Left Out
What do you do if you feel left out of a friend’s wedding?? This was a good friend of yours, and you were invited to the ceremony and reception. But left out of the wedding party or any pre-wedding get togethers. In fact you suspect your friend specifically avoided mentioning even the casual get togethers to you or around you. Is it overreacting to feel left out to arrive at the wedding and see and hear about everything you missed?? Haven’t brought it up bc I don’t want to do the thing where you make someone else’s wedding about you.
Dear Left Out,
Modern weddings are absolutely unhinged affairs — just gonna get that out of the way. The scale, the cost, and what’s expected of guests has become sort of untenable for all involved. There are lots of old rules of etiquette and a very suspect amount of new ones.
Wedding rant aside, I am sorry you experienced this. I am a big feelings gal, so I never think feelings are an overreaction — how we express them can be, however, which is why I think it is good that you didn’t bring it up around the wedding. That would be neither appropriate nor productive, so kudos for that level of consideration and awareness.
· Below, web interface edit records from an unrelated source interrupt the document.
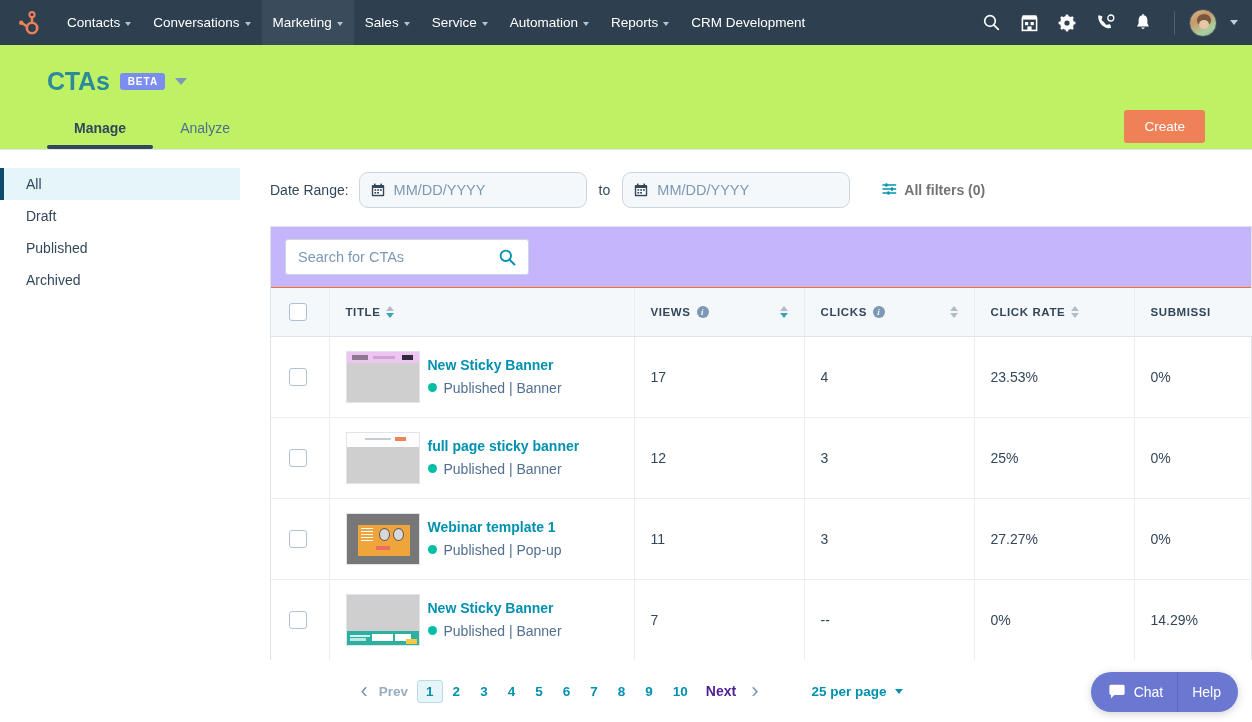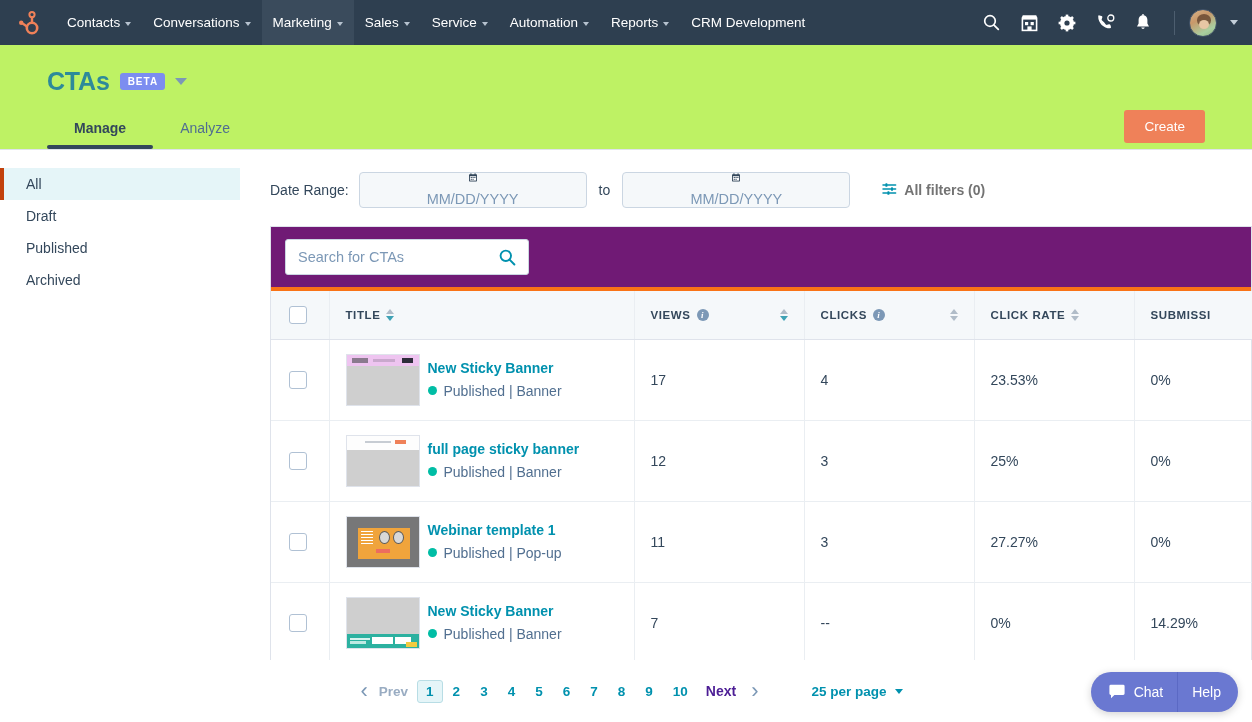--- a/index.html
+++ b/index.html
@@ -137,63 +137,62 @@
   }
   .side-item {
     padding: 8px 0 8px 22px;
     font-size: 14px; color: #33475b;
     cursor: pointer;
     border-left: 4px solid transparent;
     margin-right: 0;
   }
   .side-item.active {
     background: #e5f5f8;
-    border-left: 4px solid #c2410c;
+    border-left: 4px solid #0c4a6e;
   }
 
   .content {
     flex: 1; position: relative; padding-left: 30px; padding-top: 22px;
     overflow: hidden;
   }
 
   
   .filter-row {
     display: flex; align-items: center; gap: 10px;
     margin-bottom: 18px;
   }
   .filter-label { font-size: 14px; color: #33475b; }
   .date-input {
     width: 228px; height: 36px;
-    border: 1px solid #cbd6e2; border-radius: 4px;
+    border: 1px solid #cbd6e2; border-radius: 9px;
     background: #f5f8fa;
     display: flex; align-items: center; gap: 9px;
     padding: 0 11px;
     cursor: text;
-    flex-direction: column;
   }
   .date-ph { color: #7c98b6; font-size: 14.5px; }
   .to-label { font-size: 14px; color: #33475b; margin: 0 2px; }
   .all-filters {
     display: flex; gap: 7px;
     margin-left: 22px;
     color: #737373; font-size: 14px; font-weight: 700;
     cursor: pointer;
   }
 
   
   .table-card {
     border: 1px solid #dfe3eb;
     border-bottom: none;
     background: #ffffff;
     width: 982px;
   }
   .search-bar-row {
     padding: 12px 14px;
-    background: #701a75;
-    border-bottom: 4px solid #f97316;
+    background: #c4b5fd;
+    border-bottom: 1px solid #f97316;
   }
   .search-box {
     width: 244px; height: 36px;
     border: 1px solid #cbd6e2; border-radius: 3px;
     display: flex; align-items: center; justify-content: space-between;
     padding: 0 12px 0 12px;
     background: #fff; cursor: text;
   }
   .search-ph { color: #7c98b6; font-size: 14.5px; }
Weddings are a singular moment in time in a relationship, but they end up feeling like they have the gravitational pull of the moon — they feel so significant and definitive (despite lots of evidence to the contrary)! With that said, there is the emotional side of weddings, but also the logistical reality: it is extremely expensive to have a wedding — and wedding party members tend to cost more and be asked to spend more.
The prioritization necessary in a wedding may expose a common adult friendship disconnect — a mismatched sense of closeness. But — here I would offer you the perspective of my own experience: I got married almost 10 years ago. If I were to do it again today, I would have a very different guest list and wedding party (hell, I am divorced, so I would also, by necessity, have a different partner). What I mean with this anecdote is — if this is a good friendship that has spanned some time, maybe this moment in time could be a bit of ‘ebb’ in the overall ebb and flow of the relationship. Honor your hurt feelings, but try not to take what is likely oversight and logistical prioritization as malice. You were still invited — that isn’t meaningless.
If this is still bothering you a few months down the line, take a moment to address it with your friend — not in an accusatory way (once again, there really is no bad guy here), but just let them know it surprised you and hurt your feelings. Expressing our feelings with honesty and vulnerability can build intimacy — the foundation of good friendships.
I love friendship and love — whatever course you take, wishing you an abundance of both.